* **Data shown**:
________________________________________

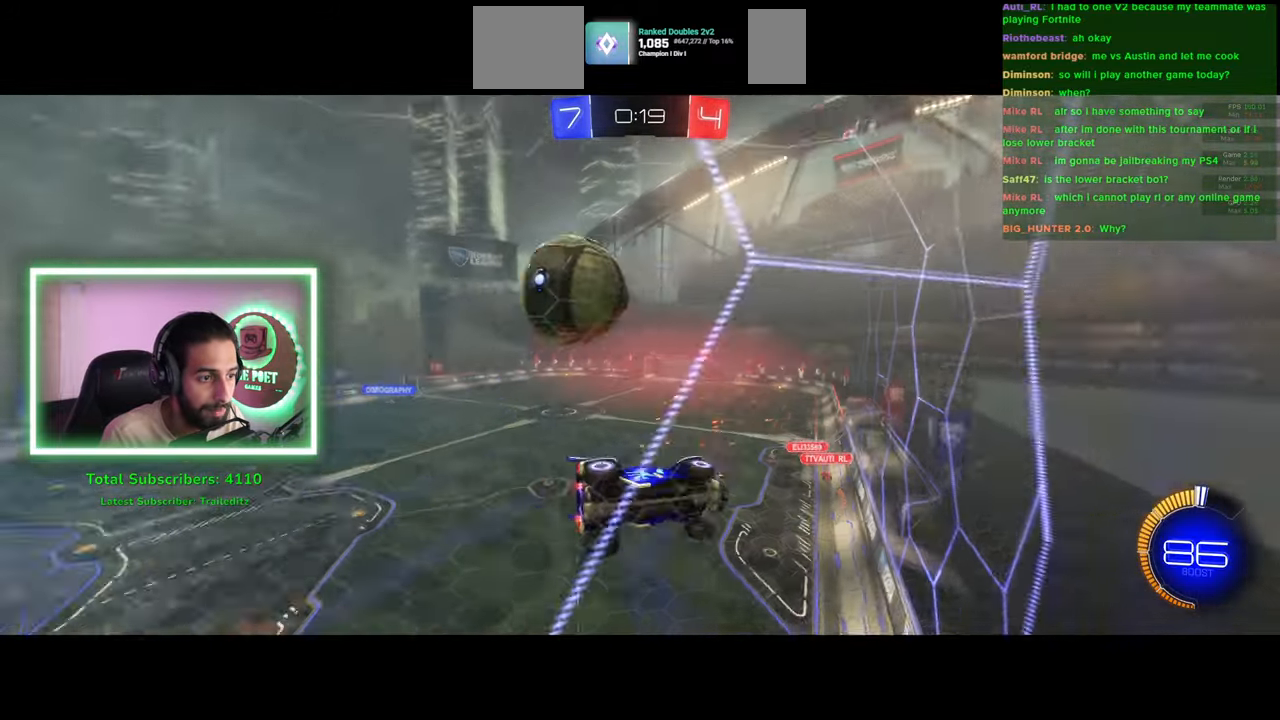
{"keys": ["e"], "mouse": [], "events": []}
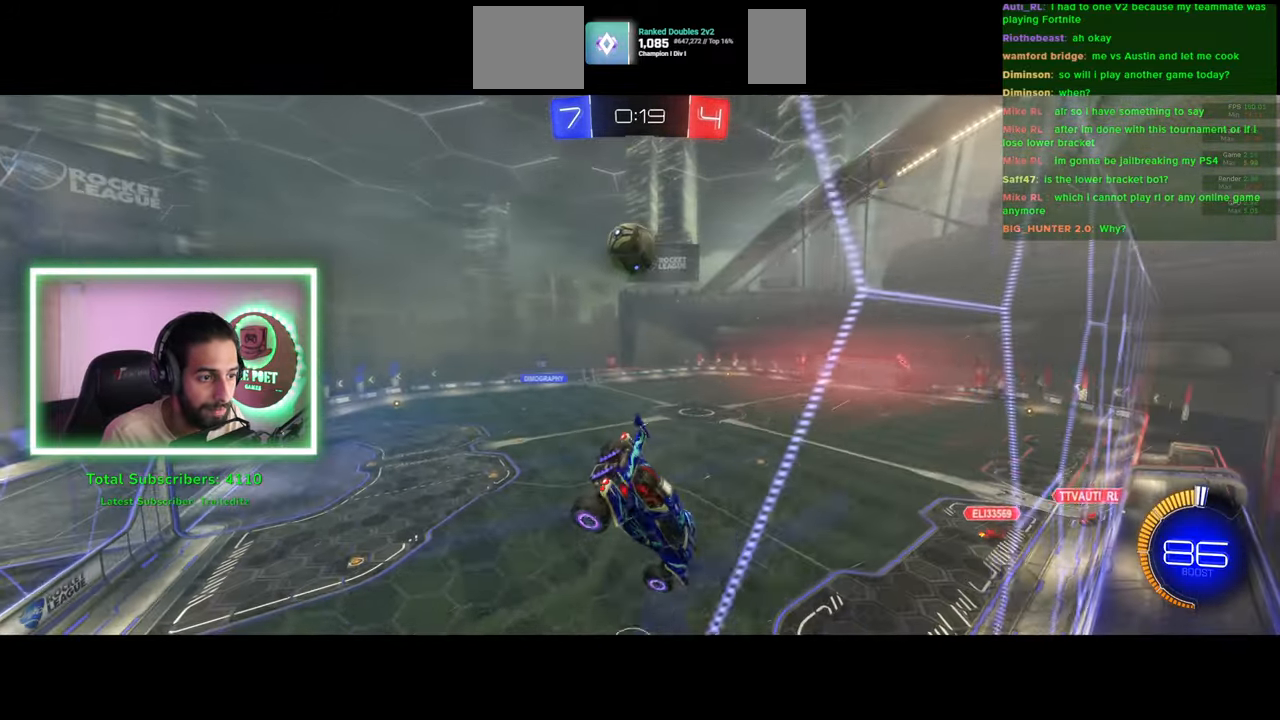
{"keys": [], "mouse": ["left"], "events": [[250, "mouse_right", "down"], [316, "e", "up"], [416, "mouse_left", "down"], [483, "mouse_right", "up"]]}
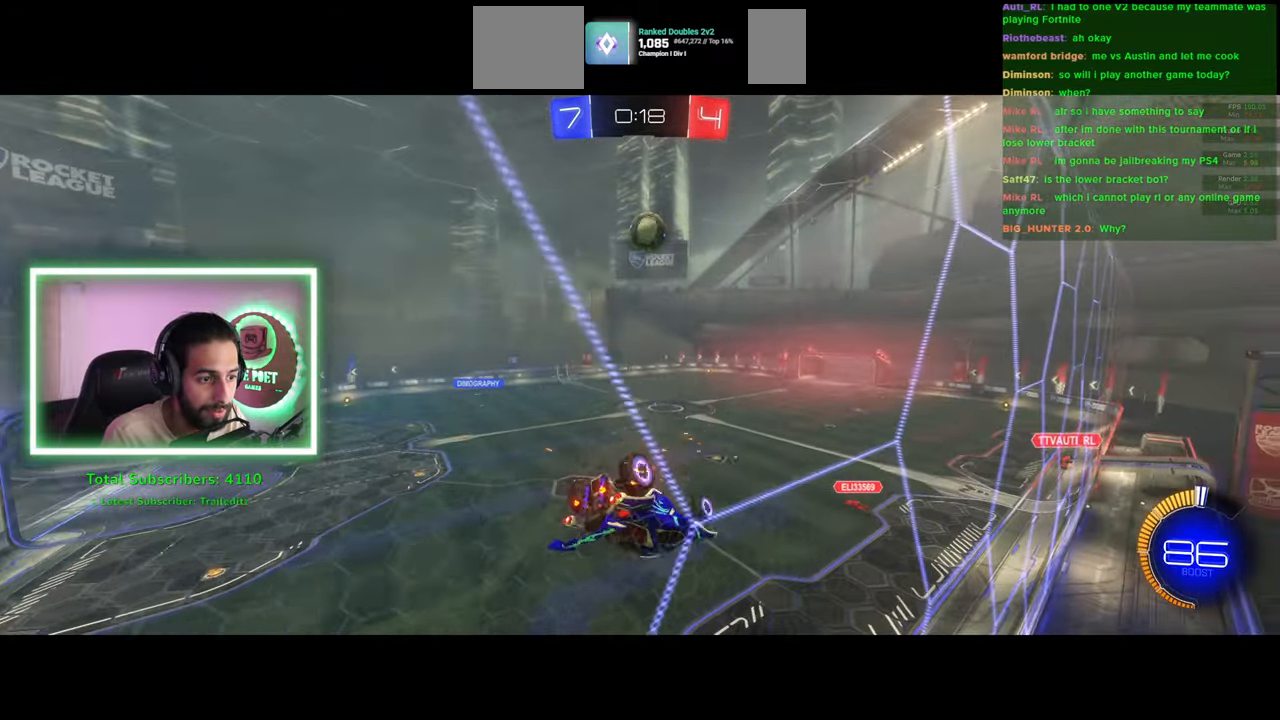
{"keys": [], "mouse": ["left"], "events": []}
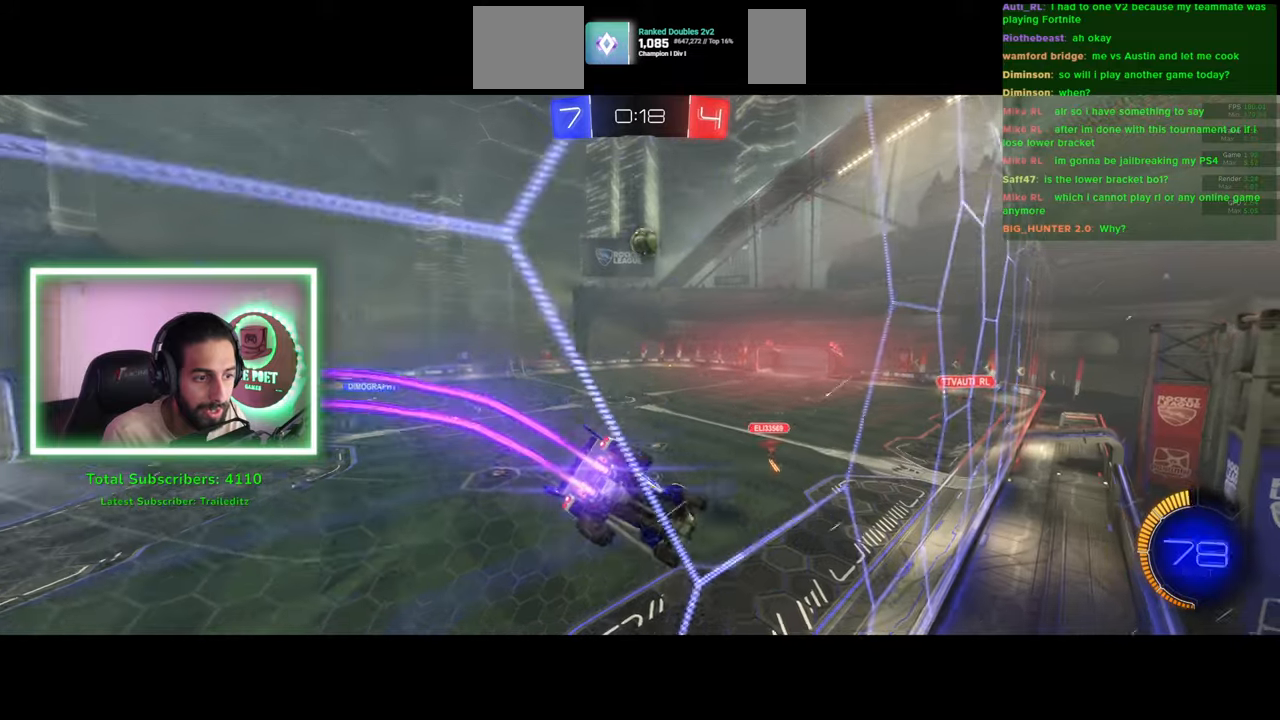
{"keys": ["w"], "mouse": [], "events": [[16, "w", "down"], [116, "mouse_left", "up"]]}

________________________________________

* **What the exercise asks**:
Full copy, no pictures: write out each line of the data exactly as it stands.

* **Task output**:
{"keys": ["e"], "mouse": [], "events": []}
{"keys": [], "mouse": ["left"], "events": [[250, "mouse_right", "down"], [316, "e", "up"], [416, "mouse_left", "down"], [483, "mouse_right", "up"]]}
{"keys": [], "mouse": ["left"], "events": []}
{"keys": ["w"], "mouse": [], "events": [[16, "w", "down"], [116, "mouse_left", "up"]]}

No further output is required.